The movie version of the book had its Middle East premier here recently during DIFF and after a mad dash from work through crazy traffic and what not, I managed to get there just in the nick of time.
Pleasant expectations of sitting through a screening involving lots of buttered popcorn, wads of tissue to dry my eyes and the company of friends, were rudely interrupted when I almost tripped face down over a red carpet that went for miles and miles and a gaggle of people who looked like they had just stepped out of the cover of Vogue - dressed in other words, to seriously kill. Yes, I did get the memo asking me to attire myself in "smart casuals" or not bother turning up at all ... and I thought I did myself proud in a resplendent looking embroidered salwar suit people! Clearly not what the organisers had in mind. "Smart" and "Casual" were definitely code words for something else that evening.
Fortunately I had the company of my equally clueless friends and we ducked our way around the (too) well lit red carpet and made for the dark and shadowy corners of the theatre. Not so dark and shadowy as it turned out - the 3 way screen was lit to look like the night sky and it was so pretty that I couldn't care less about my fashion sense or lack thereof! I was there to catch a glimpse of Khaled Hosseini if I could and nothing else really mattered.
I didn't get any popcorn (too pedestrian for the DIFF committee no doubt!) but I got to feast my eyes on a very young looking Hosseini up on the dias, looking humble and handsome and letting the stars of the film shine for the evening. Any of you familiar with ME cinema will know that it was a treat to have the likes of Homayoun Ershadi (he plays baba jan) and Khalid Abdalla (of United 93 fame) present in the flesh just before watching their mesmerising performances on screen.
Kite Runner the movie would in my opinion have not been as poignant as it turned out if it hadn't been for the children Mahmoud and Hassan played by Ali Danish Bakhtiyari and Ahmad Khan Mahmoodzada respectively. They have been brought to Dubai to escape possible harrasament in their hometown of Kabul for enacting the controversial scenes stemming from class oppression that left such a mark on those of us who read the book. The movie version of the same scene I am happy to say has been handled with incredible restraint without losing any of its ability to hit hard in the gut. Those children are special, special, special - I could have Ahmad Khan for a son anyday ... watching him play Hassan in the movie will be a benchmark for child performances in my mind henceforth.
Marc Foster has directed a film that takes only the essence of the book without cheating us of a single nuance that made the book what it was in the first place.

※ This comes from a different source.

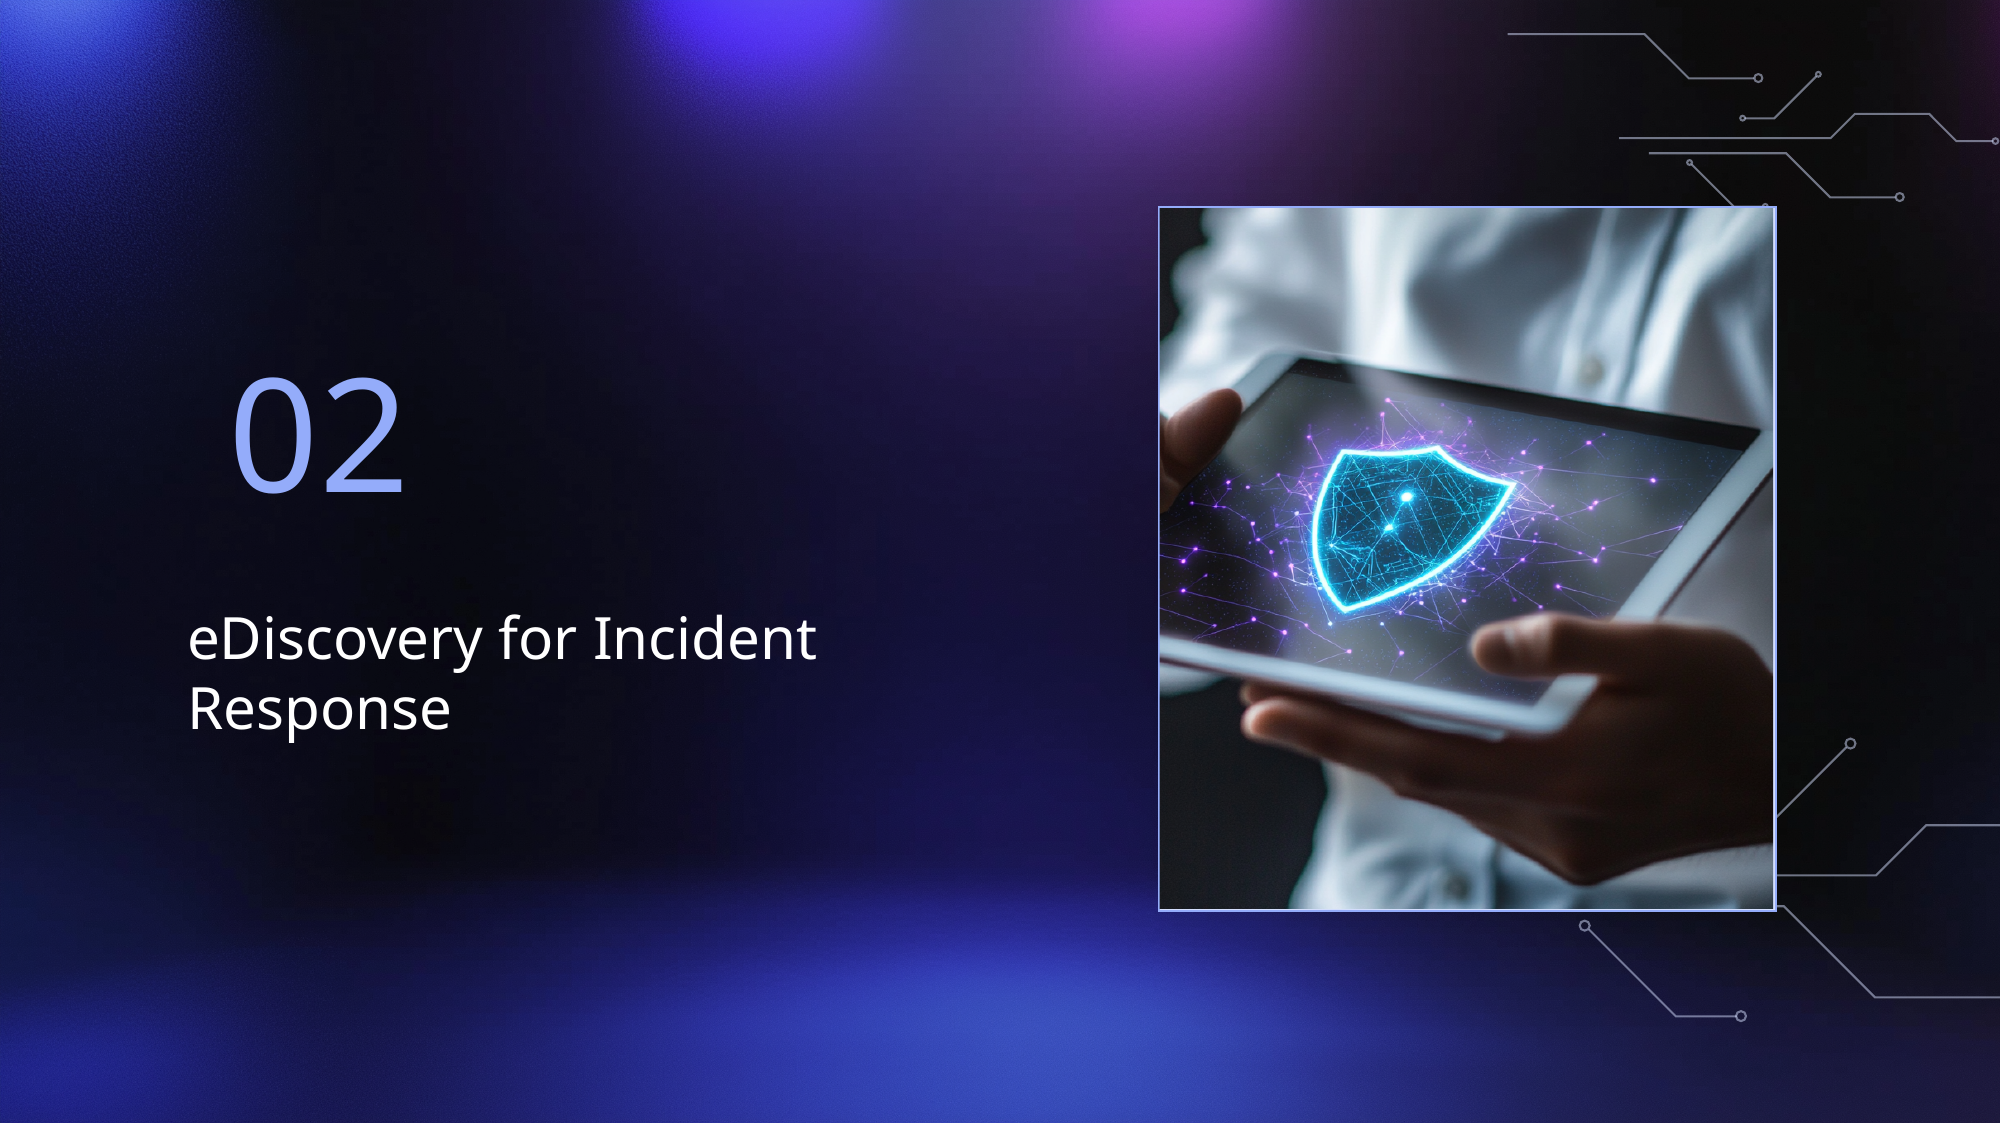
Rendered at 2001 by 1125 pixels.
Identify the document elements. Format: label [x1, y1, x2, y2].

text_box [1209, 660, 2000, 1022]
text_box [1507, 34, 1999, 209]
picture [0, 0, 2000, 1123]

All the performances are bang on - although if I had to rate the best of them I would say that Baba jan's role played by Ershadi left the most lasting impression.
Every scene in te film has been pared down from the extensive dialogue in the book to paint a very vivid picture of Afghanistan then and now. The part towards the end of the film which shows a woman being stoned to death for adultery was short, brutal and made the point that every once in awhile we need to be shocked out of our complacent worlds and be aware. Human rights are not even words elsewhere in the world.

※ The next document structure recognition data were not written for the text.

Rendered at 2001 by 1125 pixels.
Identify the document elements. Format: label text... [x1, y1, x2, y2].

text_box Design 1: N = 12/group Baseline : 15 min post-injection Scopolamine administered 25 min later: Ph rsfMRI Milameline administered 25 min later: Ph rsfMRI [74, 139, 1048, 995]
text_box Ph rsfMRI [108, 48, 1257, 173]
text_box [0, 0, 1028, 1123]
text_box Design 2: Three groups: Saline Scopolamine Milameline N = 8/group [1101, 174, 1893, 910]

Off screen I loved watching the interaction between the Afghani kids and the American producers from Dreamworks who were there that night. I am far from being a die-hard romantic but even I could feel the real affection that they seemed to feel for each other. Altogether a special movie premier indeed.
And yes, the kites looked every bit as glorious flying on the big blue screen as I had imagined.
Go an watch this very important film. You won't regret it.